I'm saying the ordering needs to be nm (till interfaces are up) bind other services that use network bind can not resolve external adresses without an external link other services rely on bind for resolving. They need resolving for more than just localhost
(and no bind is not listening only on localhost since it provides resolving for other systems on the lan, not just its own system. So it needs to attach to external interfaces and startup once they are up)
OK, so you request that bind should be ordered after NM? Then let's reassign this to bind, and ask for such a header be added to their LSB header in the init script. Should-Start: NetworkManager That line should be enough to ensure that bind gets started after NM if both are enabled.
It's not that simple, bind should be ordered after NM, but *before* any network service. Because network services will try to resolve the addresses they bind to, and that will depend on local dns service on some configurations (like mine) How does one express the second part in systemd ?
Well, the LSB solution for this is that those services which rely on DNS add a dependency on $named: http://refspecs.freestandards.org/LSB_3.1.1/LSB-Core-generic/LSB-Core-generic/facilname.html If all services did that properly systemd would have no problem. So I'd like to claim that this is already an LSB issue, nothing really new in systemd here, except that we rely more on the LSB header info than previous solutions did.
[ That said, the systemd solution for this is that bind would be socket activatable, and if that's not in the cards that people then order themselves properly after nss-lookup.target (which is the systemd name for $named). ]
(In reply to comment #7) > OK, so you request that bind should be ordered after NM? Then let's reassign > this to bind, and ask for such a header be added to their LSB header in the > init script. > > Should-Start: NetworkManager > > That line should be enough to ensure that bind gets started after NM if both > are enabled. Hm, that's weird.
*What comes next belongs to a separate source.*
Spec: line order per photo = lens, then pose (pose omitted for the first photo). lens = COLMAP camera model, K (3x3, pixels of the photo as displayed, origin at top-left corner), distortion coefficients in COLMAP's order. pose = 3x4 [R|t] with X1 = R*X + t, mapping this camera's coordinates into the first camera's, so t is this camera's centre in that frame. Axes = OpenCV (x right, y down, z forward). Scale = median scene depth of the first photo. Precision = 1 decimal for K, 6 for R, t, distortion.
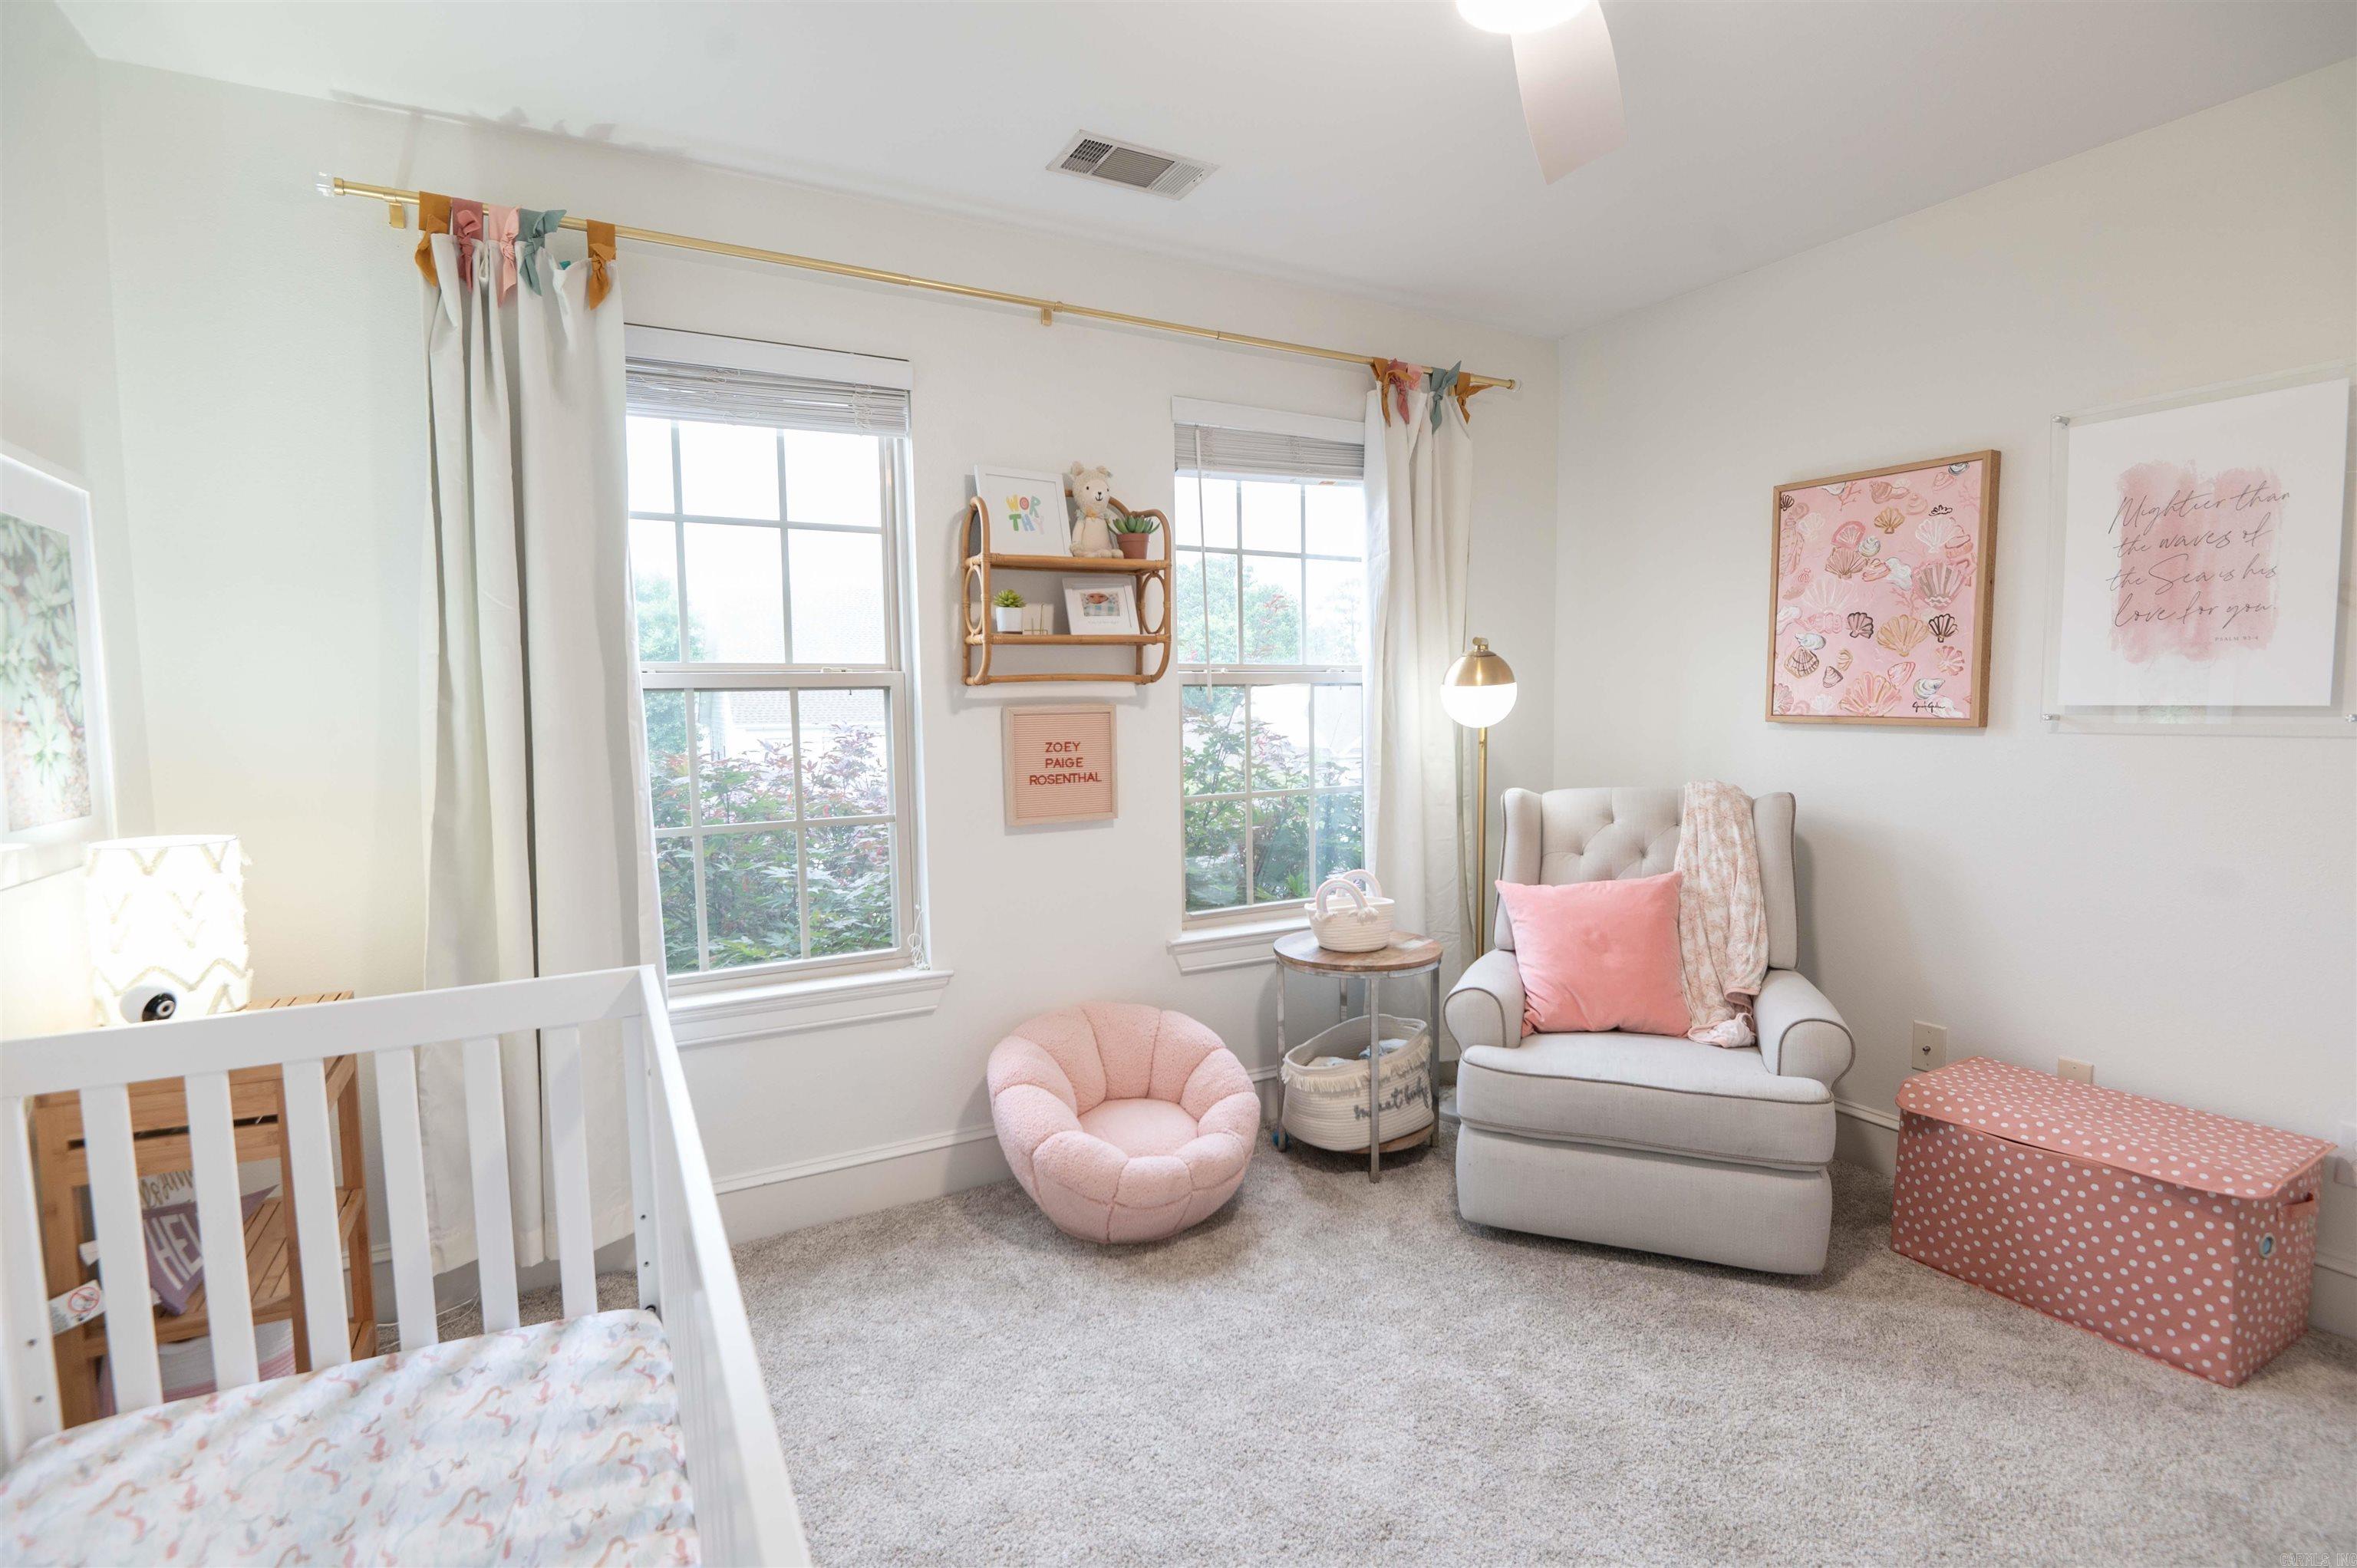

NetworkManager has this in it's /etc/init.d/NetworkManager initscript: ... ### BEGIN INIT INFO # Provides: network_manager $network ... and BIND has this in it's initscript (/etc/init.d/named): ... ### BEGIN INIT INFO # Provides: $named # Required-Start: $local_fs $network $syslog ... So BIND currently requires $network which is provided by NetworkManager. I don't understand why systemd orders named before NetworkManager. If I understand LSB headers well it shouldn't be needed to add anything to /etc/init.d/named, should it? (Just FYI: $ rpm -q NetworkManager bind NetworkManager-0.8.2-8.git20101117.fc15.x86_64 bind-9.7.3-0.6.rc1.fc15.x86_64 )
Nicolas, so looking at this the order between NM and bind is actually correct and I verified now that systemd parses that correctly. So, what is this bug about? Just the ordering between some dns-using services and bind? If so, the title of the bug should be changed at least. And those services in question should be fixed to order themselves correctly after $named resp. nss-lookup.target. But I don't think there is anything wrong with bind here, so I am reassigning this back to systemd for now, until I understand what you actually are asking for. Nicolas, please elaborate where exactly you see a bug here?
If you look at the bug you'll see it was opened with systemd-10 I agree that the starts-after-systemd bit seems to have been fixed in rawhide lately (didn't have time to check thoroughly but I haven't had any failure lately) However I did have a few start-after-other-network-services problems in january, and as far as I know if it seems to work now that's pure luck. I'm pretty sure every network-using service expects name resolution to work as soon as the network is declared ready, and that means starts-after any resolving service if present (bind, dnsmask, etc), but you've confirmed nothing makes sure it's the case right now in systemd
OK, then I'll close this bug for now, assuming that the issues in systemd are fixed. If there are services which lack the reference to $named resp. nss-lookup.target then please file bugs against those packages.